Video Transcript
In a circle of center 𝑂, 𝐴𝐵 is
equal to 35 centimeters, 𝐶𝐵 is equal to 25 centimeters, and 𝐴𝐶 is equal to 40
centimeters. Given that line segment 𝑂𝐷 is
perpendicular to line segment 𝐵𝐶 and line segment 𝑂𝐸 is perpendicular to line
segment 𝐴𝐶, find the perimeter of triangle 𝐶𝐷𝐸.
We are given in the question the
length of the three sides of the triangle 𝐶𝐵𝐴. We know that 𝐴𝐵 is 35
centimeters, 𝐶𝐵 is 25 centimeters, and 𝐴𝐶 is 40 centimeters. We have been asked to calculate the
perimeter of triangle 𝐶𝐷𝐸. We will do this by firstly proving
that triangles 𝐶𝐵𝐴 and 𝐶𝐷𝐸 are similar using the chord bisector theorem. We notice from the diagram that the
line segments 𝑂𝐸 and 𝑂𝐷 both pass through 𝑂 and meet the chords 𝐴𝐶 and 𝐶𝐵
at right angles.

Stored dataset rows:

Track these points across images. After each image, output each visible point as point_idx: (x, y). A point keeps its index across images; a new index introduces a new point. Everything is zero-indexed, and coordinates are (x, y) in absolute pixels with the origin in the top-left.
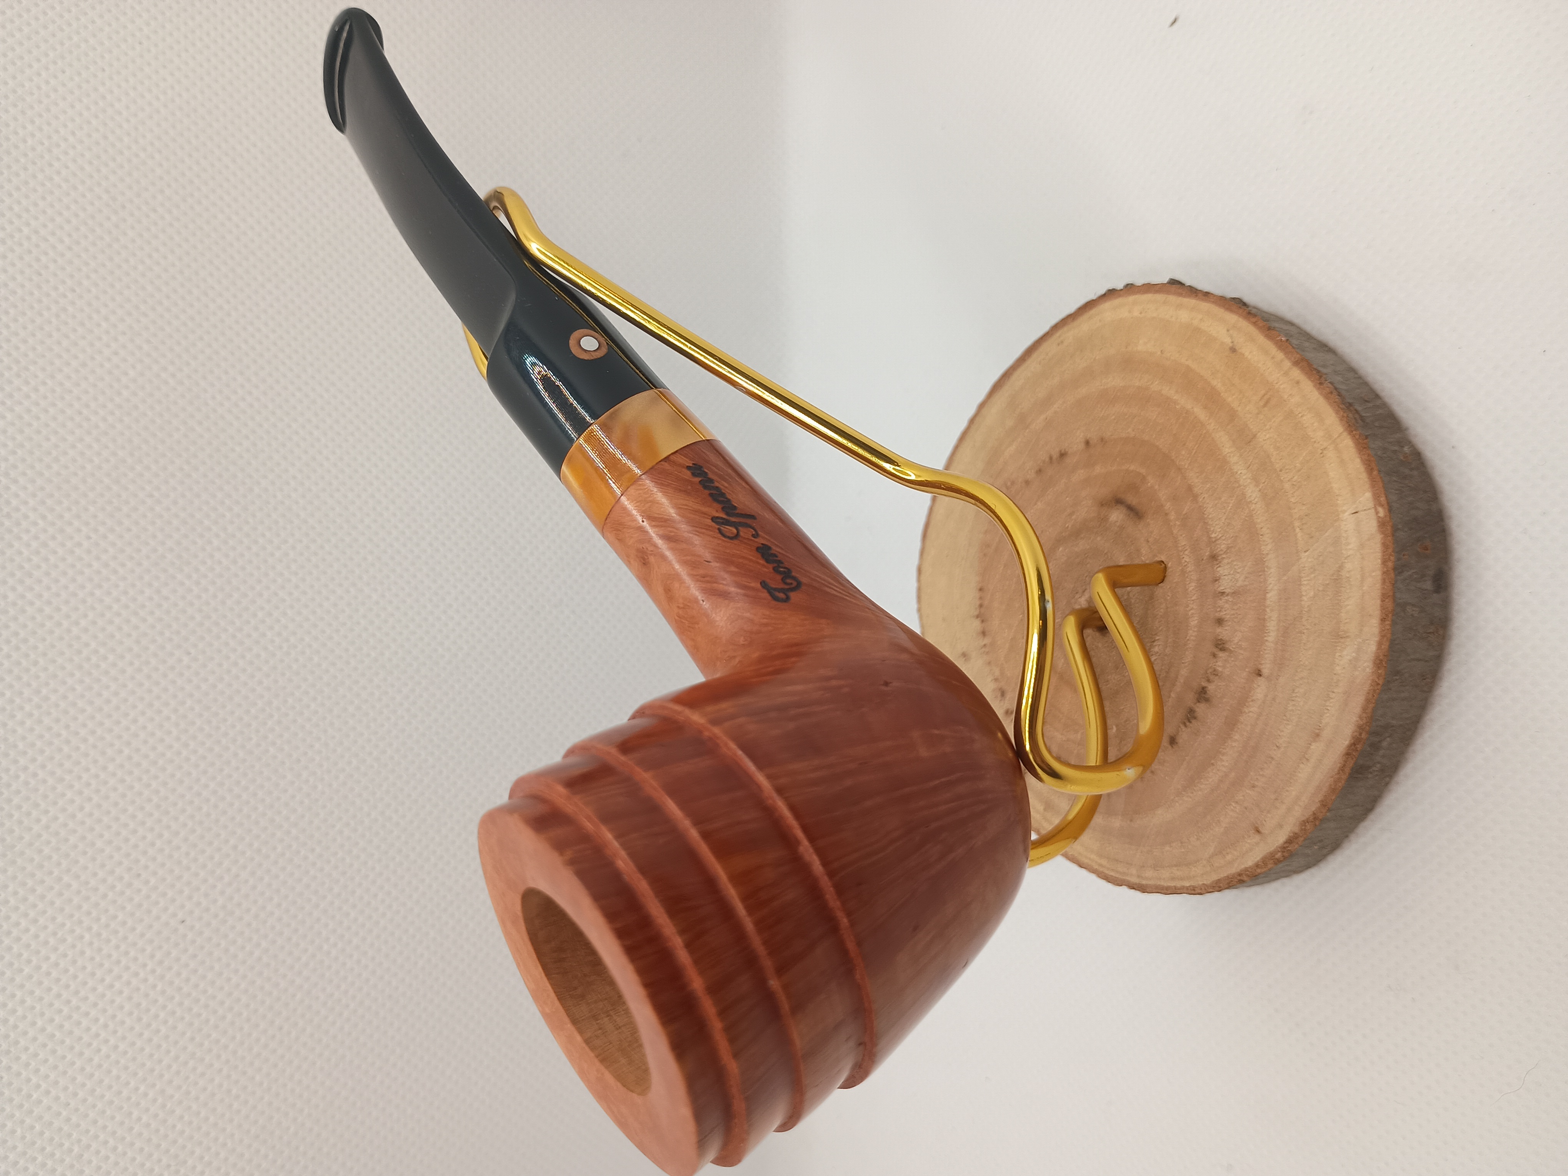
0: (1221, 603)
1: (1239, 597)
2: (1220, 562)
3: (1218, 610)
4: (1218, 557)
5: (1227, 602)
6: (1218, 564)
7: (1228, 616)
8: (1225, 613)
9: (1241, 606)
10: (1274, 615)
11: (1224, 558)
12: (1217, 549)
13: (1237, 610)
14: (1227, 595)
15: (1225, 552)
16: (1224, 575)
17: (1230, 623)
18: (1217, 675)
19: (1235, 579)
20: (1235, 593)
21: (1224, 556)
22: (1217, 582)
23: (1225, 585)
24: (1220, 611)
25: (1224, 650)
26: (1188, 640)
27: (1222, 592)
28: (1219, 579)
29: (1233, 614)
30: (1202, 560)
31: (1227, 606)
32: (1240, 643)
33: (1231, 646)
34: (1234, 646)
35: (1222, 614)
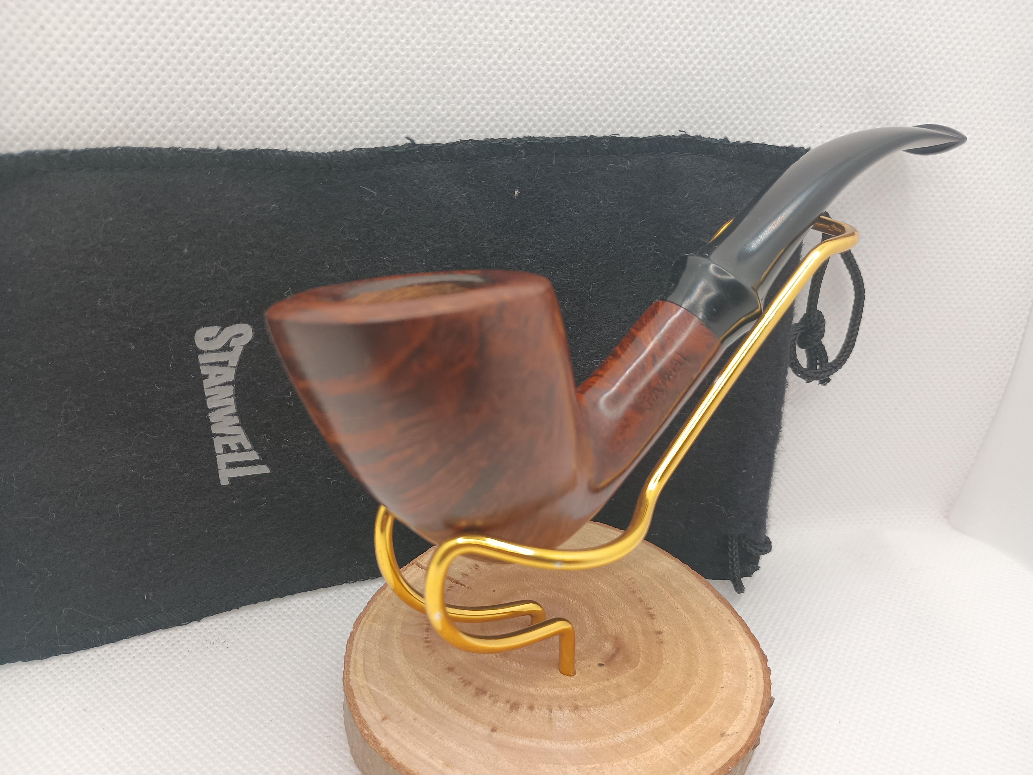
0: (544, 709)
1: (548, 722)
4: (577, 711)
5: (545, 714)
6: (572, 710)
7: (534, 713)
9: (542, 722)
10: (533, 744)
11: (576, 715)
12: (582, 711)
13: (539, 719)
14: (549, 714)
15: (580, 715)
16: (563, 714)
17: (530, 714)
18: (494, 702)
19: (561, 721)
20: (551, 719)
22: (558, 708)
23: (557, 713)
24: (539, 709)
25: (511, 709)
26: (519, 686)
27: (551, 711)
28: (561, 710)
29: (536, 717)
30: (575, 700)
31: (542, 713)
32: (515, 719)
34: (513, 716)
35: (536, 710)
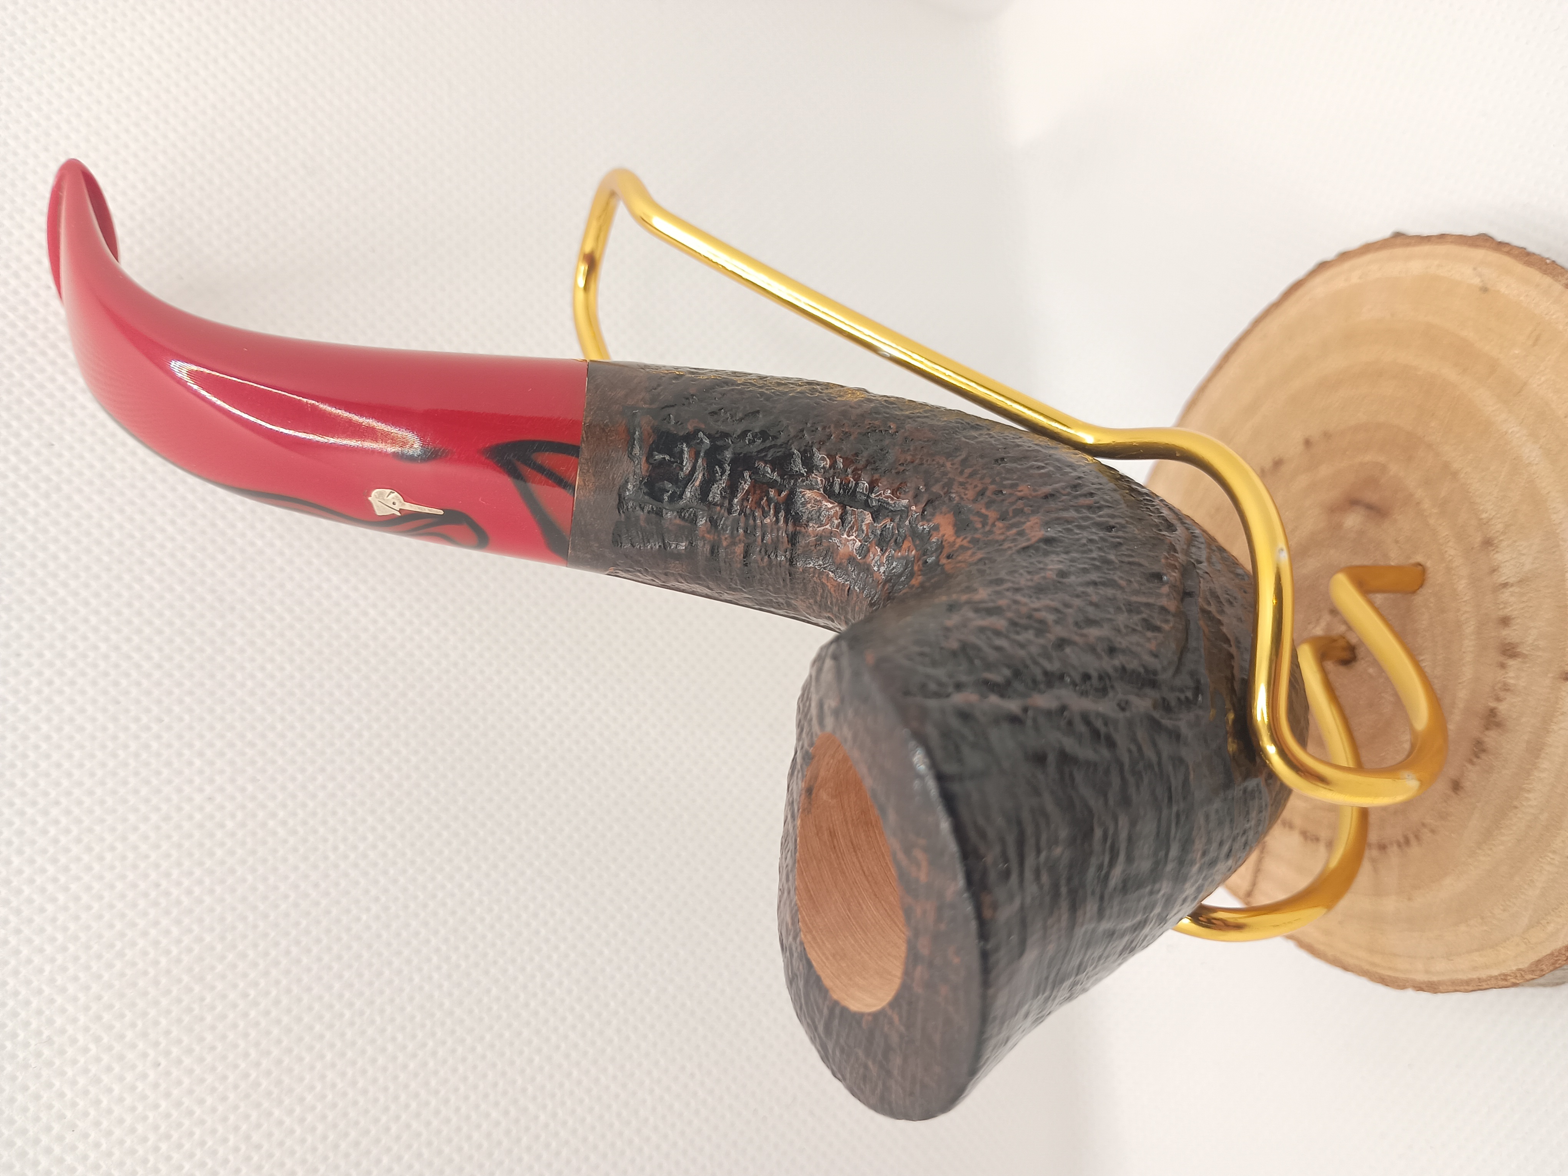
0: (1502, 598)
1: (1528, 585)
2: (1497, 547)
3: (1501, 606)
4: (1493, 541)
5: (1512, 594)
6: (1493, 550)
7: (1516, 612)
8: (1510, 609)
9: (1531, 595)
11: (1501, 540)
12: (1490, 532)
13: (1527, 602)
14: (1512, 585)
15: (1502, 533)
16: (1505, 562)
17: (1519, 621)
18: (1508, 690)
19: (1520, 563)
20: (1521, 582)
21: (1501, 538)
22: (1495, 573)
23: (1507, 573)
24: (1505, 608)
25: (1515, 656)
26: (1464, 652)
27: (1503, 584)
28: (1498, 568)
29: (1522, 609)
30: (1472, 548)
31: (1512, 599)
32: (1536, 643)
33: (1524, 649)
34: (1528, 649)
35: (1507, 612)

Required action
According to the transcript, what theorem is used to prove that triangles CBA and CDE are similar? Rely only on the transcript, not on the rows.

Written response
The chord bisector theorem.